## Assignment 1
Answer these from the forum thread about build times, one line each:
(a) About how long does a command-line build of a 20-file project take?
(b) According to the thread, what almost fully controls today's compilations?
(c) Which language is said to produce huge amounts of debug information?
## Assignment 2
List every personal name that appears in the forum thread about build times.
## Assignment 3
From the forum thread about build times, copy the part that opens with the words containing "I have no idea" and closes with "big issue here.".

:: Supplied text

Today, who cares if a build takes 3 or 5 seconds.
I have no idea what the effect is when using uVision, but with commandline build a total build of a 20 file project is about 5 seconds.
Erik
The IDE should not matter in this case. Todays compilations are almost fully controlled by the amount of optimization. For some tools, the link step can also take a lot of time if a project is big and has debug information - especially C++ can produce huge amounts of debug information.
Remember that you don't build with high optimization levels :)
"Today, who cares if a build takes 3 or 5 seconds."
We used to have some bloke here with a poster that stated something along the lines of:
"Remember guys, the faster your computer, the bigger your ....."
(I'll let you fill in the missing word.)
True - I don't think build time is the big issue here.
I think the issues of modularity, etc, are for more important...
Hi Andy and Per,
Many thanks to your help.
There are still a lot of things that I need to learn, hope one day I can become a better programmer.

::::
:: Listed entries

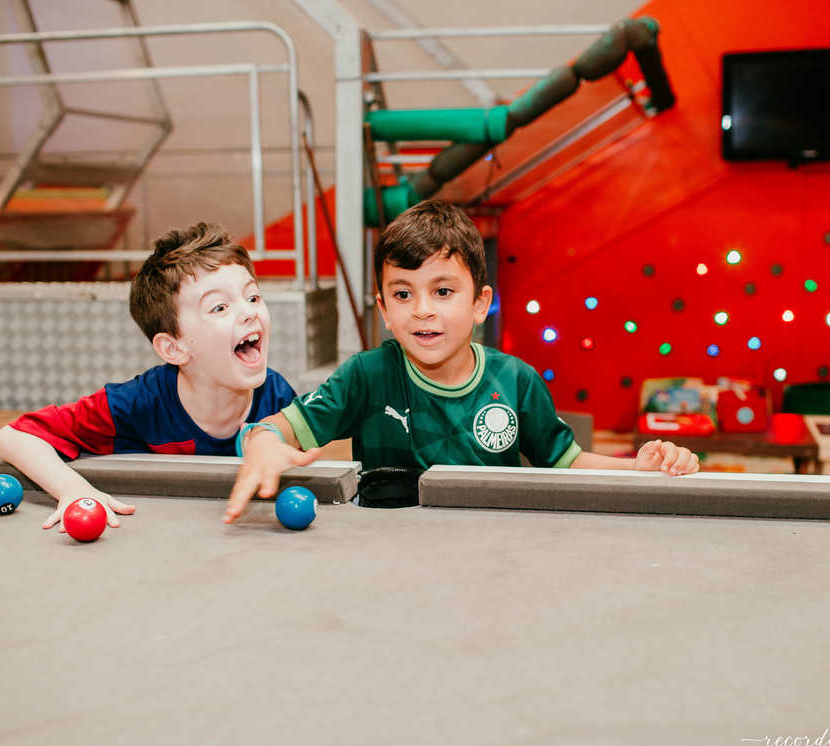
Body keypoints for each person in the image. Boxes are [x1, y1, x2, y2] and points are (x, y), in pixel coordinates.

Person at [221, 200, 698, 523]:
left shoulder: (517, 381)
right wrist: (262, 441)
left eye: (443, 291)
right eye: (403, 294)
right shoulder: (365, 375)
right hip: (386, 558)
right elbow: (275, 430)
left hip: (493, 556)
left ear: (480, 303)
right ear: (384, 311)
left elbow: (567, 463)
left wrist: (637, 469)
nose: (423, 309)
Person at [0, 222, 295, 532]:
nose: (249, 312)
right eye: (219, 307)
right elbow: (13, 437)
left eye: (253, 297)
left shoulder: (280, 399)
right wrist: (72, 490)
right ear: (173, 348)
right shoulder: (138, 403)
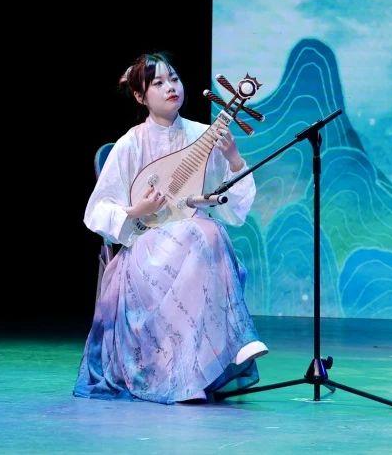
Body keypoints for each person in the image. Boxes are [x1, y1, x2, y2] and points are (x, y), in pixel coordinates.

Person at [73, 52, 266, 403]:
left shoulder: (203, 135)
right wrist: (138, 210)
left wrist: (234, 159)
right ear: (140, 96)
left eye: (174, 79)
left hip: (195, 242)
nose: (170, 87)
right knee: (206, 232)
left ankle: (199, 371)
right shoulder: (131, 143)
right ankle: (234, 339)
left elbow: (232, 208)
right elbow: (97, 211)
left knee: (207, 229)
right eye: (158, 83)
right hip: (146, 250)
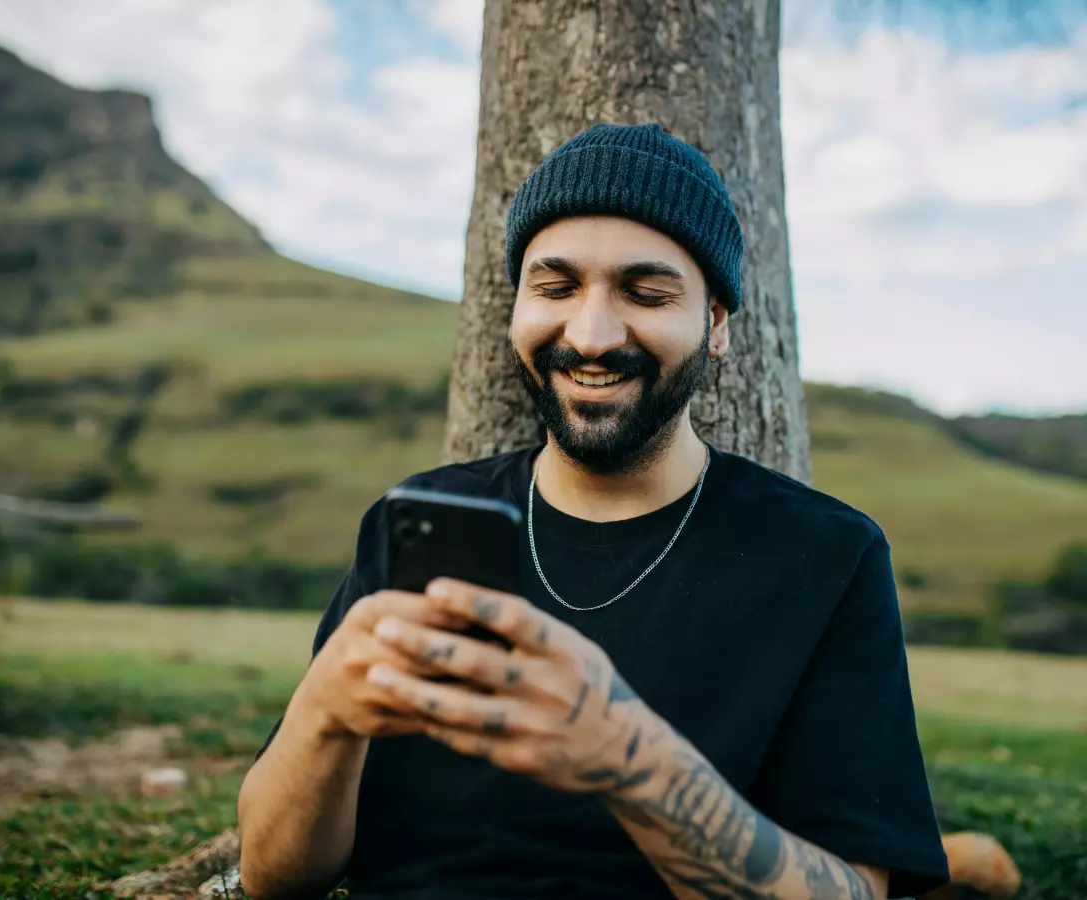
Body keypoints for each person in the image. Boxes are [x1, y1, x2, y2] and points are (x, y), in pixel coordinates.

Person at [237, 123, 950, 900]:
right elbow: (273, 879)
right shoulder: (419, 523)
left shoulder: (826, 558)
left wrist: (628, 757)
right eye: (555, 287)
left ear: (714, 324)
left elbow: (858, 890)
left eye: (646, 293)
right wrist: (326, 713)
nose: (591, 335)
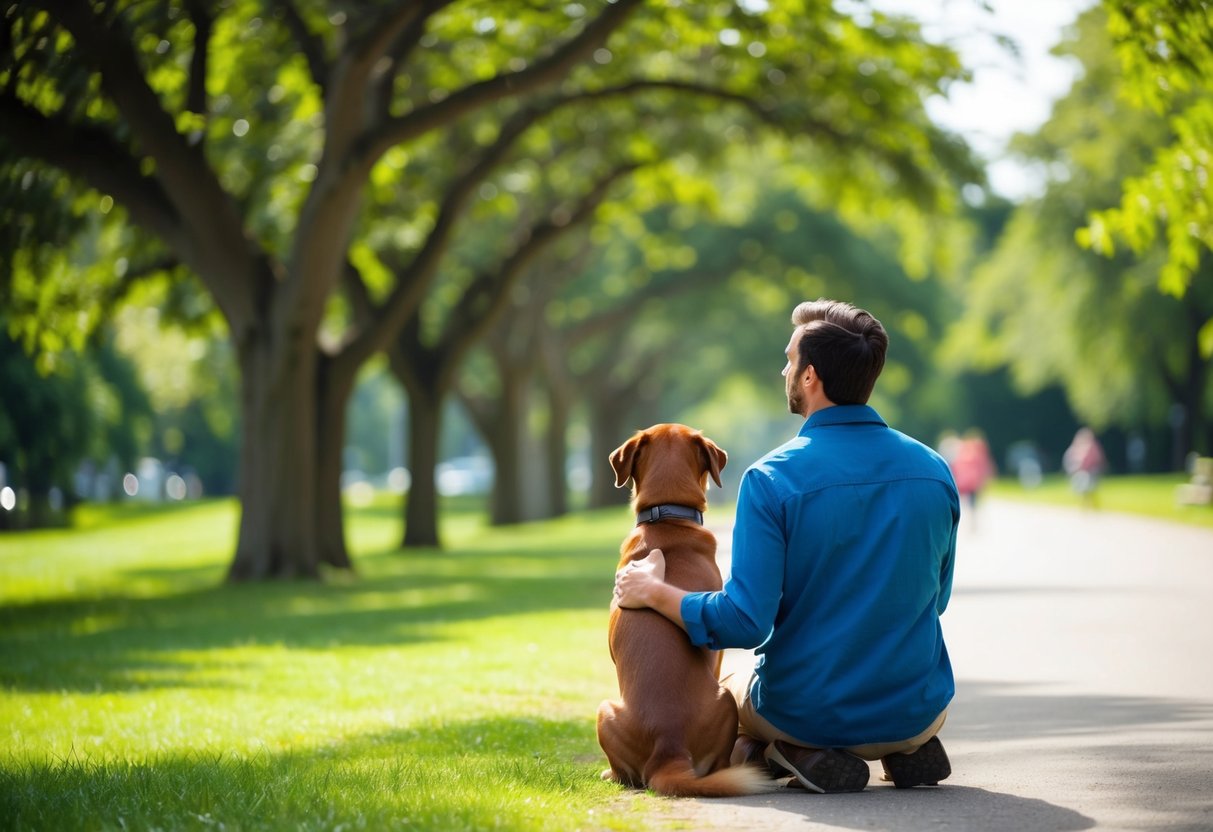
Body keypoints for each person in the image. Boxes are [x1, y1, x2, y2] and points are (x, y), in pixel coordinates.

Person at [614, 299, 959, 794]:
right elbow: (938, 599)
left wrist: (655, 593)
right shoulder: (934, 470)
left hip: (812, 714)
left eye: (789, 359)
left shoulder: (771, 478)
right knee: (898, 711)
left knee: (728, 693)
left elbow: (744, 623)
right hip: (920, 711)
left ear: (810, 377)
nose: (783, 369)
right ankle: (905, 747)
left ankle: (794, 751)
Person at [1063, 427, 1106, 507]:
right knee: (1086, 492)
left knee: (1090, 492)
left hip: (1090, 472)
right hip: (1083, 473)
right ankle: (1088, 508)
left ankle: (1091, 508)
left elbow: (1097, 459)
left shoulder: (1091, 447)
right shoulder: (1077, 448)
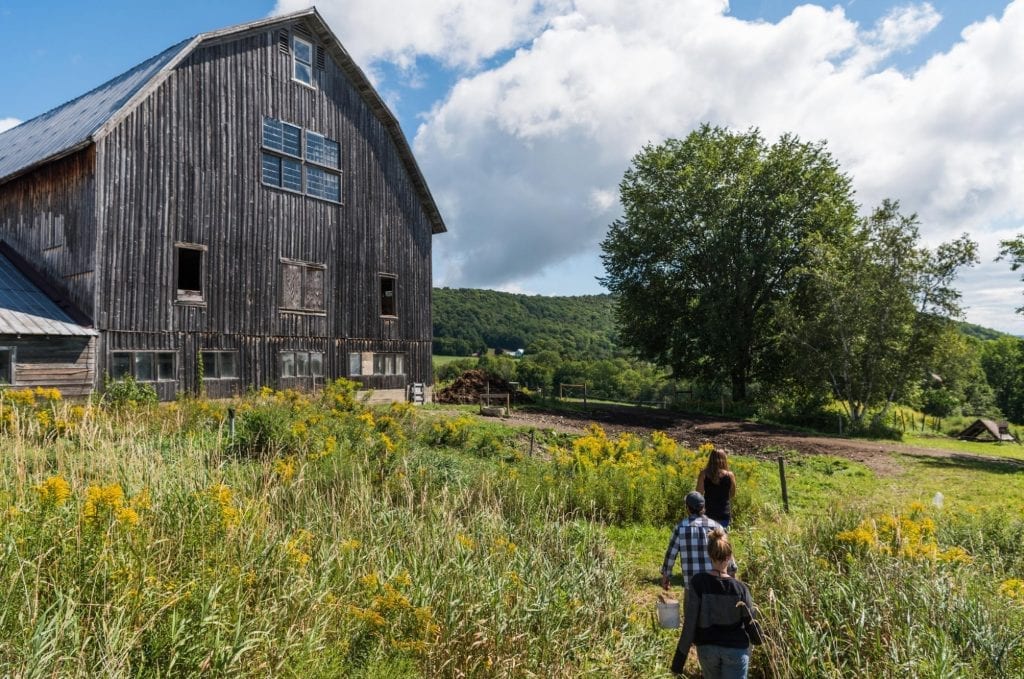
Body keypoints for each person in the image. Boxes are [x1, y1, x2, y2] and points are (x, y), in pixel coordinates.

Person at [672, 528, 757, 678]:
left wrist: (679, 661)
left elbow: (690, 624)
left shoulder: (698, 583)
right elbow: (751, 621)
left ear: (709, 555)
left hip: (707, 649)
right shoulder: (740, 588)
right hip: (735, 649)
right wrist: (758, 639)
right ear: (730, 557)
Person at [661, 491, 721, 591]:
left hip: (692, 586)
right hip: (714, 585)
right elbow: (727, 553)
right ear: (703, 507)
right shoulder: (716, 526)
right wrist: (732, 571)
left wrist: (666, 576)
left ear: (687, 508)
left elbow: (671, 554)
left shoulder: (680, 527)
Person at [697, 447, 736, 529]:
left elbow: (698, 494)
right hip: (724, 513)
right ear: (724, 459)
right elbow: (732, 494)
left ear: (710, 459)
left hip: (708, 513)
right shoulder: (730, 475)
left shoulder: (704, 474)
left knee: (707, 539)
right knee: (721, 539)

::::

## Your solution 1
(a) About 5 seconds.
(b) The amount of optimization.
(c) C++.

## Your solution 2
Erik, Andy, Per

## Your solution 3
I have no idea what the effect is when using uVision, but with commandline build a total build of a 20 file project is about 5 seconds.
Erik
The IDE should not matter in this case. Todays compilations are almost fully controlled by the amount of optimization. For some tools, the link step can also take a lot of time if a project is big and has debug information - especially C++ can produce huge amounts of debug information.
Remember that you don't build with high optimization levels :)
"Today, who cares if a build takes 3 or 5 seconds."
We used to have some bloke here with a poster that stated something along the lines of:
"Remember guys, the faster your computer, the bigger your ....."
(I'll let you fill in the missing word.)
True - I don't think build time is the big issue here.